Sunday, June 17, 2007

Stress, obesity and meditation

I just found an article that looks at the connection between stress and obesity - particularly childhood obesity - and suggests that meditation is an important factor in addressing this problem:
Obesity among U.S. children has become of the most pressing health concerns for Americans current and future well-being...Uniting Americans in this epidemic is chronic stress, a risk factor that is enhancing our understanding of obesity and its potential treatments. Clinical respect is developing for the view that "stress is a risk factor for chronic illnesses such as obesity, type 2 diabetes, and hypertension ... exhibiting greater weight, BMI and abdominal circumference," all of which are conditions that plague the U.S. population.

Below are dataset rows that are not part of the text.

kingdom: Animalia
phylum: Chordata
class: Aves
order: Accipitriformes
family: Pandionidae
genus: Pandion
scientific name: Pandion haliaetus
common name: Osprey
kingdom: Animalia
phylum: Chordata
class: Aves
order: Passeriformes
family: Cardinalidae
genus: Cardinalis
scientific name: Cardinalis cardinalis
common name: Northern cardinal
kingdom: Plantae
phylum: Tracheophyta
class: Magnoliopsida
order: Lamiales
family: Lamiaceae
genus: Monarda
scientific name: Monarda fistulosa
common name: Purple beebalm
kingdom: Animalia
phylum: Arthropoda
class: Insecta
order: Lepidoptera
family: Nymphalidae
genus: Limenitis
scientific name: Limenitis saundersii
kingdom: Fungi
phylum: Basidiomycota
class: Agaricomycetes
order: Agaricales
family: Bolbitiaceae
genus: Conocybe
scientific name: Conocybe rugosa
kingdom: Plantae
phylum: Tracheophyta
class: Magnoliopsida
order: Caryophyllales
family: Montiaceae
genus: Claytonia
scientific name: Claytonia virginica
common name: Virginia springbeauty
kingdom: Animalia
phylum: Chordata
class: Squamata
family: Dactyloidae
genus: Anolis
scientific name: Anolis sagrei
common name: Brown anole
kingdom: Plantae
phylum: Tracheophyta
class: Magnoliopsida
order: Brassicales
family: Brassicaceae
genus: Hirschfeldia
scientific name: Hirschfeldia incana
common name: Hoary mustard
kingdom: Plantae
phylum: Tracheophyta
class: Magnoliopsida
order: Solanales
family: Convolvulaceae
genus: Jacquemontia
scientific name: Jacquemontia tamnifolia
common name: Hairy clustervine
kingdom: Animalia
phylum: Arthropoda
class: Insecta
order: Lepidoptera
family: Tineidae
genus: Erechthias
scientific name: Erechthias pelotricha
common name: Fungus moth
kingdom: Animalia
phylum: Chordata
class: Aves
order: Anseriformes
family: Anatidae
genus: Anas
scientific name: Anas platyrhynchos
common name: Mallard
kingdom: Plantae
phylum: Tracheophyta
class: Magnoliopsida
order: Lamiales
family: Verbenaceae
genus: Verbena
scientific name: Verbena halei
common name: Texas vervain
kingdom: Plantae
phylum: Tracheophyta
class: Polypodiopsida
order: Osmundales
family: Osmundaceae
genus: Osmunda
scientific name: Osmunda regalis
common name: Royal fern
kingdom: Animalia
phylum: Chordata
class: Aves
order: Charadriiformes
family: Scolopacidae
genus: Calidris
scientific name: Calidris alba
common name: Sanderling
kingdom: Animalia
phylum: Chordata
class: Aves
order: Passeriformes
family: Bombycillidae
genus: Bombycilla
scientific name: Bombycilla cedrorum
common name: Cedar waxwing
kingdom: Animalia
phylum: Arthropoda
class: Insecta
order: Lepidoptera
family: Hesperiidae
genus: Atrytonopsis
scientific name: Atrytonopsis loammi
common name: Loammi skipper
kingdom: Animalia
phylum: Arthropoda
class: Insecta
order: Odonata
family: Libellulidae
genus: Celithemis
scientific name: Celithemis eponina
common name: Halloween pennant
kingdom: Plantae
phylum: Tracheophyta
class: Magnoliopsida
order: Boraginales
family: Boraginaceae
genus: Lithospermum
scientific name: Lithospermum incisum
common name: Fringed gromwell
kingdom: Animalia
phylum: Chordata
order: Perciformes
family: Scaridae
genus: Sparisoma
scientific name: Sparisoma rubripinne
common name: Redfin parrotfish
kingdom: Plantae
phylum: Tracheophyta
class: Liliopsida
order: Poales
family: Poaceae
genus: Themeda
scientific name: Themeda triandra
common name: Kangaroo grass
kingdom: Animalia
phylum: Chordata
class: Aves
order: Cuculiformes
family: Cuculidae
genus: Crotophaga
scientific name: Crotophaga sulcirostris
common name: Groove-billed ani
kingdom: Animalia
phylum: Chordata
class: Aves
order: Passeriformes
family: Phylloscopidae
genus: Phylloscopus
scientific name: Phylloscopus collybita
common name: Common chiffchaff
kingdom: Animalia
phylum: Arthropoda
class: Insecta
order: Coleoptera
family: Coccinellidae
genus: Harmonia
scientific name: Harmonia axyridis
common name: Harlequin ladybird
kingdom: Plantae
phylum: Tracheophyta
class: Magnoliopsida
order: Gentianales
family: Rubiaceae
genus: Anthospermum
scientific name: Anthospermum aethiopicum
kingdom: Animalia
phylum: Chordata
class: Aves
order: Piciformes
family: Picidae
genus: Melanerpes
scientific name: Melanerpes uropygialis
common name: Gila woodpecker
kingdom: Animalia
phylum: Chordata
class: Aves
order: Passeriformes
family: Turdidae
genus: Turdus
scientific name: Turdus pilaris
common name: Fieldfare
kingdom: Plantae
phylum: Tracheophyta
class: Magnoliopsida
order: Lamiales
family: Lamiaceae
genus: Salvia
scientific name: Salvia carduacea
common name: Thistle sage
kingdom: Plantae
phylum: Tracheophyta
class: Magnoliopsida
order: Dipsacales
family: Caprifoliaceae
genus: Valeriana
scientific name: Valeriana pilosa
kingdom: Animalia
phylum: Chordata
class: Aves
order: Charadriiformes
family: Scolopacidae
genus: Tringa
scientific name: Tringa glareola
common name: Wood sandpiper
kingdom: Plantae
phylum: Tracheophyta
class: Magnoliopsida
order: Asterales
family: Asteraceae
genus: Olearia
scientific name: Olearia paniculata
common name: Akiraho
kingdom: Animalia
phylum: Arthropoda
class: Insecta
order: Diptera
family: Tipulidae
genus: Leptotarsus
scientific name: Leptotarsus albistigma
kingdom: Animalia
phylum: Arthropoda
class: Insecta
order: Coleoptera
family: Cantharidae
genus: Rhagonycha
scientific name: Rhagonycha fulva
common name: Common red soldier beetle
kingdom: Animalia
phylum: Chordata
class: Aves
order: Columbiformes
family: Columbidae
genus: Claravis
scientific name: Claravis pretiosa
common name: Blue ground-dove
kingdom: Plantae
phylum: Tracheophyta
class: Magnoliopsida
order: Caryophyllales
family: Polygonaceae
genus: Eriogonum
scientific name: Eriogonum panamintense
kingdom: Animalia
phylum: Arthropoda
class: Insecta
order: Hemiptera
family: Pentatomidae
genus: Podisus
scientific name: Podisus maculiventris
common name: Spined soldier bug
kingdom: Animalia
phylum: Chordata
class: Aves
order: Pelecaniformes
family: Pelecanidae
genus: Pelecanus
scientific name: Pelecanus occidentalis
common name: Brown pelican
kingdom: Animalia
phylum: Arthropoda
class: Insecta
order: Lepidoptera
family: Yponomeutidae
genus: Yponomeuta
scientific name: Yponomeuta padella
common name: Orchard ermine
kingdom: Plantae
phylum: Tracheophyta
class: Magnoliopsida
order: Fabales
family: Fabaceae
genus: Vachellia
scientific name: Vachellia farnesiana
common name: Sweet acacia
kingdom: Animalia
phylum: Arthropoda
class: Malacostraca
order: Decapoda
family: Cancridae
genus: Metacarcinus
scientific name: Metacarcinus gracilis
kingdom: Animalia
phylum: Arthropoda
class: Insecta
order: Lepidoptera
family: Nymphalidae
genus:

While scrunched faces and head-scratching often accompany the mention of "meditation," its techniques have proven to be one of the most effective non-pharmacological interventions for various ailments. Recent studies credit meditation with large improvements in mood and emotion, both of which are linked to more extreme eating and exercise habits. A study by the Duke University Department of Psychiatry found that "even brief instruction in a simple meditation technique can improve negative mood and perceived stress in healthy adults, which could yield long-term health benefits. ... Those most likely to experience negative emotions may benefit the most from the intervention." Children would presumably show an even greater result since the technique could be utilized at a preventative rather than a curative level of care. Also, currently obese children — widely reported as experiencing low self-esteem and self concept — could make major strides in enhancing their overall health by improving mood and emotion. This is a highly efficient means of stress reduction, with relatively low costs to train teachers in guiding simple meditation and priceless improvements in children's overall well-being.
Unfortunately, many fundamentalists believe that meditation is of the devil and so would object to having it taught in school. It would be wonderful if we could convince the naysayers that meditation is theologically neutral. One can be of any religious belief and none and still meditate.